> [Brief]: Return each line of the listing below that contains the string "makeId".
** BEGIN **
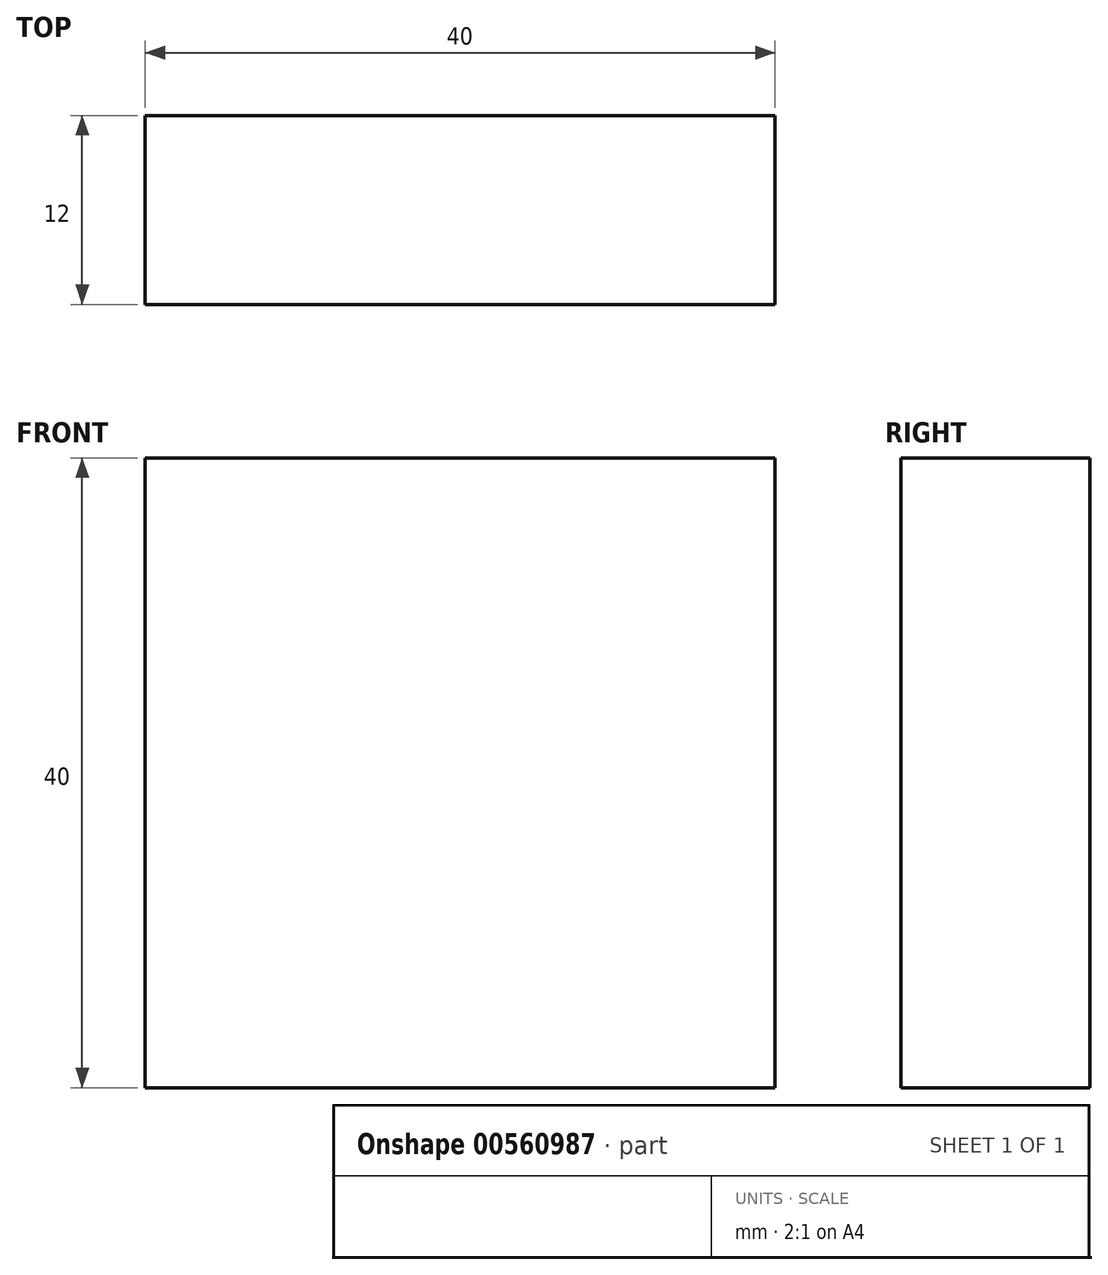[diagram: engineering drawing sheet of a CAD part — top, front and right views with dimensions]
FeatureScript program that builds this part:
annotation { "Feature Type Name" : "Feature", "Feature Type Description" : "" }
export const myFeature = defineFeature(function(context is Context, id is Id, definition is map)
    precondition{}
    {
        {
            var Q0;
            Q0=qCreatedBy(makeId("Front.planeOp"),FACE);
            var sketch = newSketch(context, id + "F0", { "sketchPlane" : qUnion([Q0])});
            skLineSegment(sketch, "E0.bottom", {"start": v(20, -20) * mm, "end": v(-20, -20) * mm});
            skLineSegment(sketch, "E0.top", {"start": v(20, 20) * mm, "end": v(-20, 20) * mm});
            skLineSegment(sketch, "E0.left", {"start": v(20, -20) * mm, "end": v(20, 20) * mm});
            skLineSegment(sketch, "E0.right", {"start": v(-20, -20) * mm, "end": v(-20, 20) * mm});
            skPoint(sketch, "E0.middle", {"position": v(0, 0) * mm});
            skSolve(sketch);
        }
        {
            var Q0;
            Q0=qSketchRegion(id+"F0",true);
            extrude(context, id + "F1", {"entities" : qUnion([Q0]), "endBound" : BoundingType.SYMMETRIC, "depth" : 12 * mm});
        }
    });
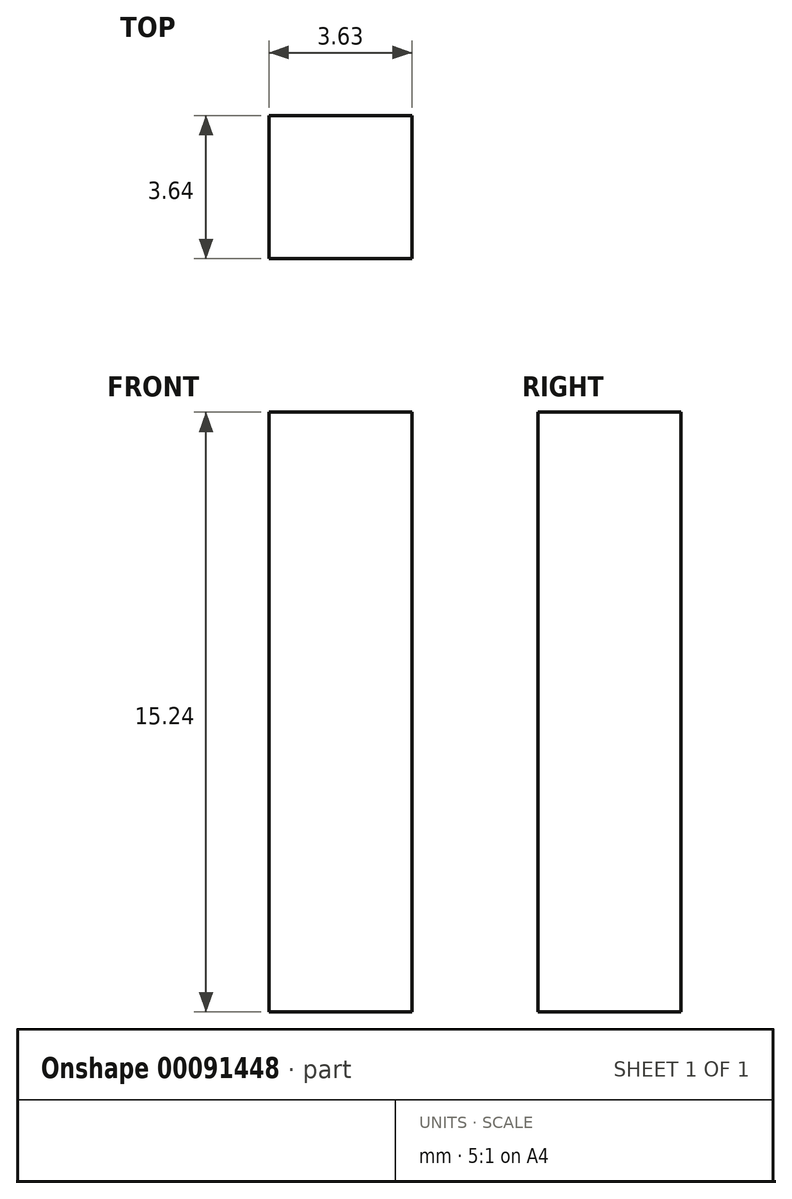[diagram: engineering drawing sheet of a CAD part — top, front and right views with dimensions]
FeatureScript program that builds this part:
annotation { "Feature Type Name" : "Feature", "Feature Type Description" : "" }
export const myFeature = defineFeature(function(context is Context, id is Id, definition is map)
    precondition{}
    {
        {
            var Q0;
            Q0=qCreatedBy(makeId("Top.planeOp"),FACE);
            var sketch = newSketch(context, id + "F0", { "sketchPlane" : qUnion([Q0])});
            skLineSegment(sketch, "E0.bottom", {"start": v(-17.33, 0.35) * mm, "end": v(-13.7, 0.35) * mm});
            skLineSegment(sketch, "E0.top", {"start": v(-17.33, -3.29) * mm, "end": v(-13.7, -3.29) * mm});
            skLineSegment(sketch, "E0.left", {"start": v(-17.33, 0.35) * mm, "end": v(-17.33, -3.29) * mm});
            skLineSegment(sketch, "E0.right", {"start": v(-13.7, 0.35) * mm, "end": v(-13.7, -3.29) * mm});
            skPoint(sketch, "E1", {"position": v(-17.33, -3.29) * mm});
            skPoint(sketch, "E2", {"position": v(-13.7, -3.29) * mm});
            skSolve(sketch);
        }
        {
            var Q0;
            Q0=makeQuery(id+"F0.imprint","IMPRINT",FACE,{"disambiguationData":[TD([[makeQuery(id+"F0.imprint","IMPRINT",EDGE,{"derivedFrom":sQuery(id+"F0.wireOp",EDGE,"E0.bottom")}),-1.0]])]});
            extrude(context, id + "F1", {"entities" : qUnion([Q0]), "depth" : 15.24 * mm});
        }
    });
** END **
> [Result of this exercise]:
            Q0=qCreatedBy(makeId("Front.planeOp"),FACE);
            Q0=qCreatedBy(makeId("Top.planeOp"),FACE);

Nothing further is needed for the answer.